(Work to be completed) Look below for the line with "M 1901,986 L 1930,1004 L 1890,1004 Z", and from there restate every line word for word until the entries end.

(Source material)

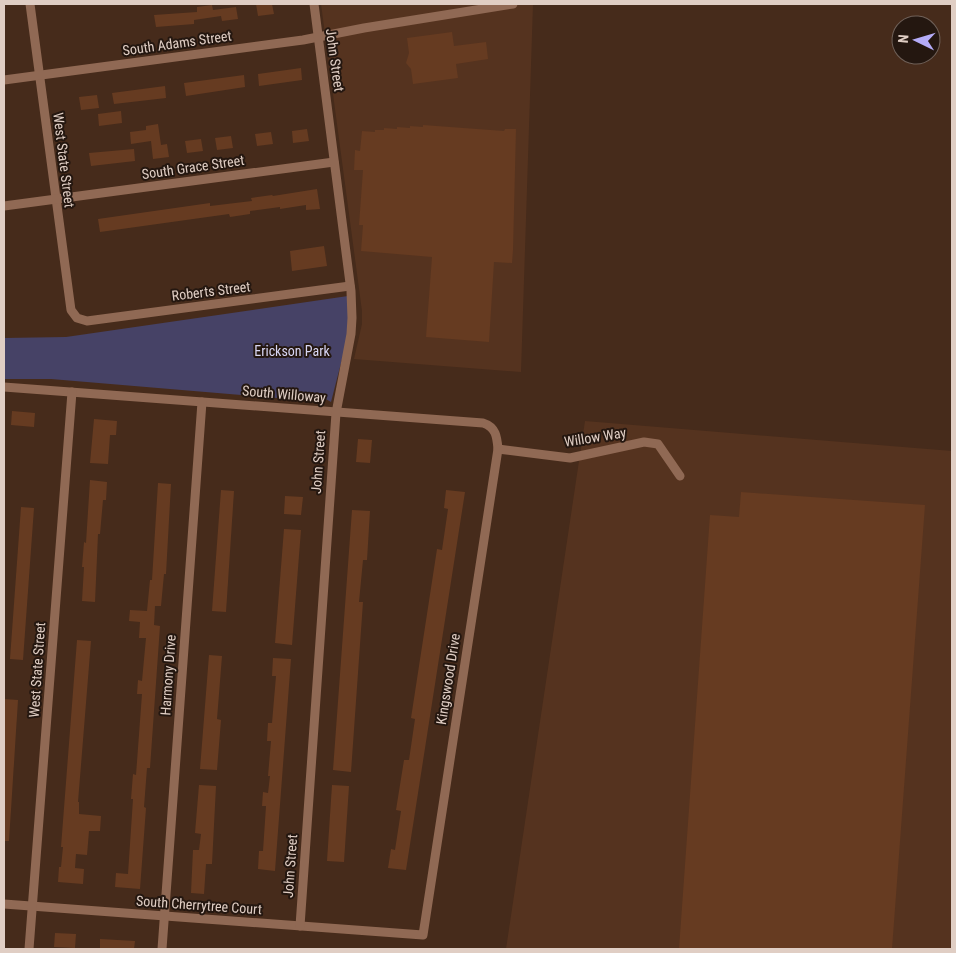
<svg xmlns="http://www.w3.org/2000/svg" width="956" height="953" viewBox="0 0 956 953" font-family="'Roboto Condensed',sans-serif">
	<rect width="100%" height="100%" fill="#462b1b"/>
	<g fill="#55331f">
		<polygon points="321,4 533,4 521,372 354,359 362,324 362,311"/>
		<polygon points="585,421 952,451 952,949 506,949"/>
	</g>
	<polygon fill="#464266" points="348,296 348,336 331,402 324,398 312,401 51,379 4,379 4,338 66,337"/>
	<g fill="#663b21">
		<polygon points="256,4 272,4 274,14 258,16"/>
		<polygon points="212,5 213,10 236,7 238,19 222,21 221,16 194,20 194,24 156,27 154,15 197,12 197,7"/>
		<polygon points="452,32 454,46 486,42 488,59 456,64 458,78 413,84 411,69 406,63 409,53 407,38"/>
		<polygon points="301,68 302,80 259,86 258,74"/>
		<polygon points="244,75 245,87 186,96 184,83"/>
		<polygon points="165,86 166,98 114,104 112,93"/>
		<polygon points="97,95 99,108 81,110 79,97"/>
		<polygon points="121,111 122,123 99,126 98,114"/>
		<polygon points="158,124 161,145 167,144 169,157 153,159 151,141 131,144 130,132 146,130 146,126"/>
		<polygon points="423,125 504,131 505,129 516,129 513,250 512,263 494,262 489,342 426,337 432,257 361,251 363,225 359,225 363,170 354,170 355,150 360,151 362,131 375,132 375,130 384,130 384,128 397,129 397,127 410,128 410,126 423,127"/>
		<polygon points="307,129 309,141 293,143 292,131"/>
		<polygon points="271,132 273,144 257,146 255,134"/>
		<polygon points="231,136 233,148 217,150 215,138"/>
		<polygon points="201,139 203,151 187,153 185,141"/>
		<polygon points="134,149 135,161 91,166 89,153"/>
		<polygon points="317,189 320,209 306,210 306,205 280,209 280,207 250,211 250,214 230,217 229,214 100,232 98,219 210,203 210,206 252,201 251,198 272,195 273,196"/>
		<polygon points="324,246 327,266 292,271 290,251"/>
		<polygon points="12,411 35,413 34,427 11,425"/>
		<polygon points="94,419 117,421 116,435 110,435 108,464 90,463"/>
		<polygon points="358,439 372,440 370,463 356,462"/>
		<polygon points="90,480 107,482 106,500 103,500 100,534 98,534 95,602 82,601 84,567 82,567 84,542 86,543"/>
		<polygon points="158,483 171,484 166,574 164,574 161,606 155,606 154,625 160,626 150,768 147,768 144,807 146,808 140,889 115,887 116,873 128,874 133,799 131,799 133,774 136,775 142,694 137,694 138,680 142,681 146,638 139,638 140,622 129,621 130,610 147,611 150,580 152,580"/>
		<polygon points="221,490 234,491 226,612 212,611"/>
		<polygon points="446,490 465,492 406,870 388,868 391,849 395,850 401,811 396,810 404,760 409,760 415,719 411,718 437,549 442,550 448,509 444,508"/>
		<polygon points="741,492 925,505 892,949 679,949 710,515 739,517"/>
		<polygon points="285,496 303,497 301,515 284,514"/>
		<polygon points="21,507 34,508 23,660 10,659"/>
		<polygon points="352,510 370,511 367,560 363,560 359,602 363,602 351,772 333,770"/>
		<polygon points="284,529 301,530 292,645 275,643"/>
		<polygon points="77,640 91,641 78,802 79,802 79,814 101,816 100,831 89,831 87,855 76,854 75,868 84,869 83,884 58,882 59,867 61,867 63,847 61,847"/>
		<polygon points="209,655 222,656 217,719 221,720 217,770 200,769"/>
		<polygon points="273,658 291,659 275,871 258,869 259,851 263,851 266,806 262,806 263,792 268,793 270,776 268,776 271,741 267,741 268,723 272,723 276,676 272,676"/>
		<polygon points="4,699 18,700 9,841 4,841"/>
		<polygon points="199,785 216,786 212,864 206,864 204,894 191,893 193,850 199,850 201,834 195,833"/>
		<polygon points="332,785 349,786 344,862 327,861"/>
		<polygon points="55,933 76,934 75,948 54,947"/>
		<polygon points="100,939 135,941 134,949 100,949"/>
	</g>
	<g fill="none" stroke-linecap="round" stroke-linejoin="round">
		<g stroke="#906954" stroke-width="9">
			<polyline points="30,4 71,310 77,318 87,321 350,286"/>
			<polyline points="4,80 303,40 364,28 513,4"/>
			<polyline points="4,206 334,162"/>
			<path d="M 4,387 L 483,423 C 496,427 497,437 498,449 L 423,935 L 4,904"/>
			<polyline points="498,449 570,458 644,442 658,444 680,476"/>
			<polyline points="300,926 336,413 351,334 352,318 351,291 314,4"/>
			<polyline points="29,949 72,392"/>
			<polyline points="162,949 202,402"/>
		</g>
	</g>
	<g text-anchor="middle" stroke-width="4" stroke-linejoin="round" paint-order="stroke">
		<g font-size="14" fill="#e0cec4" stroke="#241710">
			<text transform="translate(177 43) rotate(-8)" y="5">South Adams Street</text>
			<text transform="translate(335 60) rotate(82)" y="5">John Street</text>
			<text transform="translate(64 160) rotate(83)" y="5">West State Street</text>
			<text transform="translate(193 167) rotate(-8)" y="5">South Grace Street</text>
			<text transform="translate(211 291) rotate(-7)" y="5">Roberts Street</text>
			<text transform="translate(284 394) rotate(5)" y="5">South Willoway</text>
			<text transform="translate(595 437) rotate(-9)" y="5">Willow Way</text>
			<text transform="translate(318 462) rotate(-86)" y="5">John Street</text>
			<text transform="translate(37 670) rotate(-86)" y="5">West State Street</text>
			<text transform="translate(168 675) rotate(-86)" y="5">Harmony Drive</text>
			<text transform="translate(448 679) rotate(-81)" y="5">Kingswood Drive</text>
			<text transform="translate(290 866) rotate(-86)" y="5">John Street</text>
			<text transform="translate(199 905) rotate(4)" y="5">South Cherrytree Court</text>
		</g>
		<g font-size="14" fill="#d8d6f4" stroke="#241710">
			<text x="292" y="356">Erickson Park</text>
		</g>
	</g>
	<rect width="956" height="953" fill="none" stroke="#e0cec4" stroke-width="10"/>
	<g transform="translate(916 40) rotate(275)"><circle r="24" fill="#241710" stroke="#6f6058"/>
	<path d="M0-4L9 19L0 12L-9 19Z" fill="#b5acf8"/>
	<text y="-8" font-size="14" font-weight="bold" text-anchor="middle" fill="#e0cec4">N</text>
	</g>
</svg>
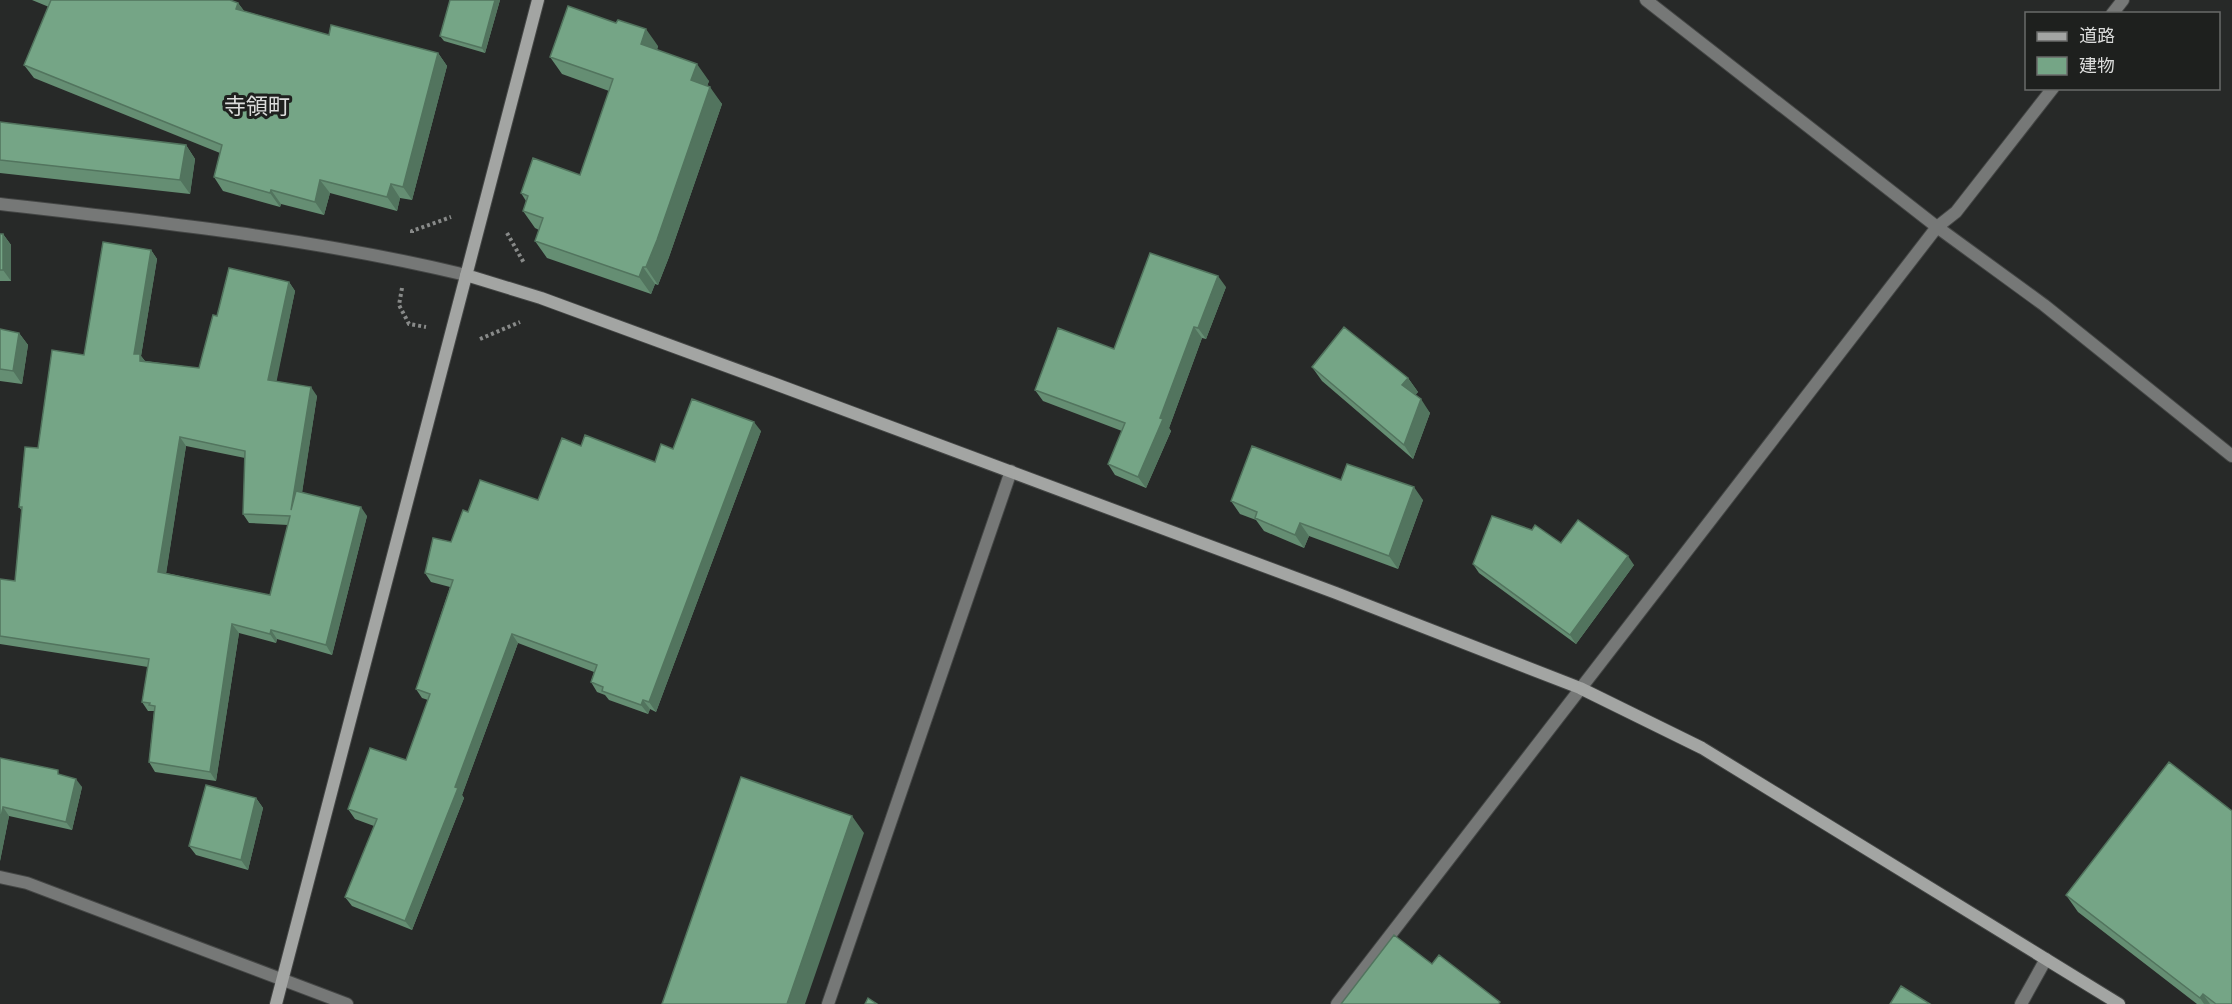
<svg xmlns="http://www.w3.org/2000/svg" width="2232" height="1004" font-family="'Exo 2','Noto Sans JP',sans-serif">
<rect width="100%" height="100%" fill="#272928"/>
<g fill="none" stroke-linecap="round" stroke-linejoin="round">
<defs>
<path id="street" d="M 1646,0 L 1937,227 L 2044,305 L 2232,456
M 2112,14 L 2123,0
M 0,204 C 156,222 313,238 466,275
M 0,877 L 27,883 L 347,1004
M 828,1004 L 1011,471
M 1337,1004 L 1937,227 L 1956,212 L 2053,88
M 2021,1004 L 2046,959"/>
<path id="secondary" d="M 466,275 L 541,298 L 770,382 L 1336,593 L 1580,688 L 1702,748 L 2119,1004
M 276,1004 L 538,0"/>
</defs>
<use href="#street" stroke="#444645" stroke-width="14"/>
<use href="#secondary" stroke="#444645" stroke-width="14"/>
<path stroke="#888a89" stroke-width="4" stroke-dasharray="3 3" stroke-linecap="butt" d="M 412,233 L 412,231 L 451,217
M 507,233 L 524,263
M 402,288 L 399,305 L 409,324 L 426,327
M 480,339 L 520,322"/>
<use href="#street" stroke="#767877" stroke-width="12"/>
<use href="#secondary" stroke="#a3a5a3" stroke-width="12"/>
</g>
<path fill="#658e73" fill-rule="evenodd" d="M 32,0 L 230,0 L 238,3 L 244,11 L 329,35 L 438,53 L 447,66 L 412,200 L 400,198 L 397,211 L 330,193 L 324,215 L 281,204 L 280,207 L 223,191 L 214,177 L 220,153 L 34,78 L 24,65 L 49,7 Z
M 450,0 L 500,0 L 485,53 L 444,41 L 440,36 Z
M 658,46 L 657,50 L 709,81 L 707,86 L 722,104 L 669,257 L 658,285 L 655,284 L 651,294 L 547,258 L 535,241 L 539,230 L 535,228 L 523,211 L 526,201 L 521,193 L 580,175 L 609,91 L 562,74 L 550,57 Z
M 0,122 L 186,145 L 195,159 L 190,194 L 0,173 Z
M 0,234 L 3,234 L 11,245 L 11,281 L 0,281 Z
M 151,250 L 157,259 L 141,356 L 145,361 L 199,368 L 217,316 L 289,282 L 295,291 L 276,381 L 317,396 L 302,492 L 367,516 L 332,655 L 277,639 L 276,643 L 239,633 L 216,781 L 155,772 L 149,762 L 154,712 L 154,711 L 148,711 L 142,702 L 148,667 L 0,644 L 0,579 L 15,581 L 22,511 L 19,507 L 38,448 L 84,355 ZM 186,446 L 245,458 L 243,514 L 249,523 L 288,525 L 270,595 L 166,573 Z
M 1226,287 L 1206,339 L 1202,338 L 1169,428 L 1171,431 L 1146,488 L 1115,475 L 1108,464 L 1122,431 L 1043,401 L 1035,390 L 1114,349 Z
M 0,329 L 19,333 L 28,345 L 22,384 L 0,381 Z
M 1312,367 L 1408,378 L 1418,392 L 1415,395 L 1430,413 L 1413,459 L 1322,381 Z
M 761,431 L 656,712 L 650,709 L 648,714 L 609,700 L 605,695 L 597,692 L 591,682 L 594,672 L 518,643 L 462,795 L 464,798 L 412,930 L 352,906 L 345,897 L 374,826 L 355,819 L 348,809 L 406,760 L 428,700 L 422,698 L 416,689 L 450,587 L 431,582 L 425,573 L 451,542 L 468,512 L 538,500 L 581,446 L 655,462 L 673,449 Z
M 1341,480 L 1423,500 L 1398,569 L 1309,536 L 1304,548 L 1264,531 L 1256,520 L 1240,514 L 1231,501 Z
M 1561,543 L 1634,565 L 1576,644 L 1479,573 L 1473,564 Z
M 0,758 L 61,775 L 82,787 L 72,830 L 9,816 L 0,861 Z
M 256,798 L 263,808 L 248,870 L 196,855 L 189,846 Z
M 2066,895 L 2232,1004 L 2197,1004 L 2078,912 Z"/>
<path fill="#52745e" d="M 495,0 L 500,0 L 485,53 L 482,48 Z
M 238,3 L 248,16 L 236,9 Z
M 646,29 L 658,46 L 653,61 L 641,44 Z
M 438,53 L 447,66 L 412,200 L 403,187 Z
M 697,64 L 709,81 L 703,97 L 691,80 Z
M 710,87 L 722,104 L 669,257 L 658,285 L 646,267 Z
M 186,145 L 195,159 L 190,194 L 180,180 Z
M 320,180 L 330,193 L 324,215 L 315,202 Z
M 391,184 L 400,198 L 397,211 L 387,197 Z
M 271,190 L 281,204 L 280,207 L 270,193 Z
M 3,234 L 11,245 L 11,281 L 3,270 Z
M 151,250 L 157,259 L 141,356 L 147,364 L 146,370 L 134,354 Z
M 643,267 L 655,284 L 651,294 L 639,277 Z
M 1218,276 L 1226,287 L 1206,339 L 1198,328 Z
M 289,282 L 295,291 L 275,389 L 268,380 Z
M 1194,327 L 1202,338 L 1169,428 L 1171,431 L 1146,488 L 1138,477 Z
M 19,333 L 28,345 L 22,384 L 13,371 Z
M 1408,378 L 1418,392 L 1412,399 L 1402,385 Z
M 311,387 L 317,396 L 298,519 L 291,510 Z
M 1421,399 L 1430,413 L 1413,459 L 1404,445 Z
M 754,422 L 761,431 L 656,712 L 649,702 Z
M 180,437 L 186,446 L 165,581 L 158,572 Z
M 1414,487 L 1423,500 L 1398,569 L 1389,556 Z
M 361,507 L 367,516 L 332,655 L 326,645 Z
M 1300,523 L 1309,536 L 1304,548 L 1295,535 Z
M 1628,556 L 1634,565 L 1576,644 L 1570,635 Z
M 232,624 L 239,633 L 216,781 L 210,772 Z
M 271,630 L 277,639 L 276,643 L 270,634 Z
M 512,634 L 518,643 L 462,795 L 464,798 L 412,930 L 405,921 Z
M 643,700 L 650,709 L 648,714 L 641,705 Z
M 76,779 L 82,787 L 72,830 L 66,822 Z
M 256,798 L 263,808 L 248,870 L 241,860 Z
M 3,807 L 9,816 L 0,861 L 0,822 Z
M 852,816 L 864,833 L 805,1004 L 787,1004 Z
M 2203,994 L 2210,1004 L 2204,1004 L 2200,998 Z"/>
<path fill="#75a586" stroke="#52745e" stroke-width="1.5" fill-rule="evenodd" d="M 51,0 L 230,0 L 238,3 L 236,9 L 329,35 L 331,25 L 438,53 L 403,187 L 391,184 L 387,197 L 320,180 L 315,202 L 271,190 L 270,193 L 214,177 L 222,145 L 24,65 Z
M 450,0 L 495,0 L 482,48 L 440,36 Z
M 568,6 L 616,23 L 618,20 L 646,29 L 641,44 L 697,64 L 691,80 L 710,87 L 657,240 L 646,267 L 643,267 L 639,277 L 535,241 L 543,218 L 523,211 L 528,196 L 521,193 L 533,158 L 580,175 L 613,79 L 550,57 Z
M 0,122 L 186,145 L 180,180 L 0,160 Z
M 0,234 L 3,234 L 3,270 L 0,270 Z
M 103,242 L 151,250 L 134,354 L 140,354 L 140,361 L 199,368 L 213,315 L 217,316 L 229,268 L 289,282 L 268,380 L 311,387 L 291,510 L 296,491 L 361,507 L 326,645 L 271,630 L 270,634 L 232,624 L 210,772 L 149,762 L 155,706 L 149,705 L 150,703 L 142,702 L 149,659 L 0,636 L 0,579 L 15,581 L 22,507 L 19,507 L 25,447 L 38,448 L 52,350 L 84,355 ZM 180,437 L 245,451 L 243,514 L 290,516 L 270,595 L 158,572 Z
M 1150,253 L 1218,276 L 1198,328 L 1194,327 L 1160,418 L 1163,419 L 1138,477 L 1108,464 L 1125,423 L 1035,390 L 1058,328 L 1114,349 Z
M 1344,327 L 1408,378 L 1402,385 L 1421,399 L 1404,445 L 1312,367 Z
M 0,329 L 19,333 L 13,371 L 0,369 Z
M 692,399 L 754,422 L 649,702 L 643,700 L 641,705 L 602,691 L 603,687 L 591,682 L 597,665 L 512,634 L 455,787 L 458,788 L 405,921 L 345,897 L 377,819 L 348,809 L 370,748 L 406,760 L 430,694 L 416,689 L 453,580 L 425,573 L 433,538 L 451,542 L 463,510 L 468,512 L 480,480 L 538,500 L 562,438 L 581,446 L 585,435 L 655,462 L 661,444 L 673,449 Z
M 1252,446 L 1341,480 L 1347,464 L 1414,487 L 1389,556 L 1300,523 L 1295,535 L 1255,518 L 1257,512 L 1231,501 Z
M 1492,516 L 1532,530 L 1535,525 L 1561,543 L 1578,520 L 1628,556 L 1570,635 L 1473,564 Z
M 0,758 L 58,770 L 58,774 L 76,779 L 66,822 L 3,807 L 0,822 Z
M 2169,762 L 2232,811 L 2232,1004 L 2216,1004 L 2203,994 L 2200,998 L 2066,895 Z
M 741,777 L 852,816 L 787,1004 L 662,1004 Z
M 206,785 L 256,798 L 241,860 L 189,846 Z
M 1394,935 L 1432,964 L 1439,955 L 1500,1002 L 1498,1004 L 1341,1004 Z
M 1901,986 L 1930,1004 L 1890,1004 Z
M 868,998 L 877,1004 L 865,1004 Z"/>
<g text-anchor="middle" stroke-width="6" stroke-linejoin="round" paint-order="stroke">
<g font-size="22" fill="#dbdcdb" stroke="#1e201e">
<text x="257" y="114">寺領町</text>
</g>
</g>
<rect x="2025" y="12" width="195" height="78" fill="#1e201e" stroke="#6a6b6a" stroke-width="1.5"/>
<rect x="2037" y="32" width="30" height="9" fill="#a3a5a3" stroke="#6a6b6a" stroke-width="1.5"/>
<text x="2079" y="42" font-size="18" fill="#dbdcdb">道路</text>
<rect x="2037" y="57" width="30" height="18" fill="#75a586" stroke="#6a6b6a" stroke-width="1.5"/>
<text x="2079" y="72" font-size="18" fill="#dbdcdb">建物</text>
</svg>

(Your response)
M 1901,986 L 1930,1004 L 1890,1004 Z
M 868,998 L 877,1004 L 865,1004 Z"/>
<g text-anchor="middle" stroke-width="6" stroke-linejoin="round" paint-order="stroke">
<g font-size="22" fill="#dbdcdb" stroke="#1e201e">
<text x="257" y="114">寺領町</text>
</g>
</g>
<rect x="2025" y="12" width="195" height="78" fill="#1e201e" stroke="#6a6b6a" stroke-width="1.5"/>
<rect x="2037" y="32" width="30" height="9" fill="#a3a5a3" stroke="#6a6b6a" stroke-width="1.5"/>
<text x="2079" y="42" font-size="18" fill="#dbdcdb">道路</text>
<rect x="2037" y="57" width="30" height="18" fill="#75a586" stroke="#6a6b6a" stroke-width="1.5"/>
<text x="2079" y="72" font-size="18" fill="#dbdcdb">建物</text>
</svg>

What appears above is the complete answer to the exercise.